13-years ago, Ludwe Qamata hit rock bottom. He was serving time for a senseless act of violence in a Cape Town prison cell. Then he started gardening and became Khayelitsha’s “Ghetto Gardener” a beacon of hope in his community and his own saving grace.

“It [gardening] has helped me cleanse my inner being and helped me develop myself and love myself. So, I would love if young people would have that ability or capability to put faith and trust within themselves. Believe, believe, believe in yourself, and do what you can.”
Through Ghetto Gardner, senior citizens are getting access to nutritional meal programs. “We are growing food for the seniors of Sinovuyo Senior Club in Khayelitsha and aim to reach out to entire communities with a similar vision of what we do with Sinovuyo. [We want to] turn hopeless spaces into [places] of hope and happiness”.
The Ghetto Gardener programme is not just limited to senior clubs. Qamata has also worked at schools, shelters and orphanages. A multifaceted man with many talents, he is able to use objects like an old suitcase, pot plants, old pots, etc. to start a home garden.
A life of struggle and violence
Before he became the Ghetto Gardener, Qamata did not have the most stable upbringing. He moved from household to household, eventually landing on his grandmother’s doorstep in Mtsheko in the Eastern Cape.

[Data extract]
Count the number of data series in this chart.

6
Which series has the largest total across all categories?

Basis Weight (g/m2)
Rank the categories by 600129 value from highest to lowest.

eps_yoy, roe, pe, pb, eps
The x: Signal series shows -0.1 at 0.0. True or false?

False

* * *

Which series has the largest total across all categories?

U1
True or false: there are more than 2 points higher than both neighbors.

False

[Task list]
(a) Reproduce the passage of the article about Ludwe Qamata between "A life of struggle" and "the Eastern Cape.", inclusive.
(b) Resume the article about Ludwe Qamata from where it stops.

[Numbered responses]
(a)
A life of struggle and violence
Before he became the Ghetto Gardener, Qamata did not have the most stable upbringing. He moved from household to household, eventually landing on his grandmother’s doorstep in Mtsheko in the Eastern Cape.

(b)
“It wasn’t easy. It was a rough battle for me growing up. I was exposed to physical and emotional abuse. I have gone through harsh things, [things] that turned [part of] me [into] an animal.”
Eventually he returned to Khayelitsha where his world was turned upside down, when it was revealed that his father was not related to him by blood.
“The anger, all those bad [feelings] were haunting me and I changed,” he says.
“Everything was just falling apart. I started joining the gangs and started doing all these [terrible things] in the community.”
Ghetto Gardener, Ludwe Qamata
He further spiralled in his teens and was eventually sentenced to jail for three years in 2009 after a street fight ended in him stabbing a man to death. “I don’t really want to speak about the details,” he says.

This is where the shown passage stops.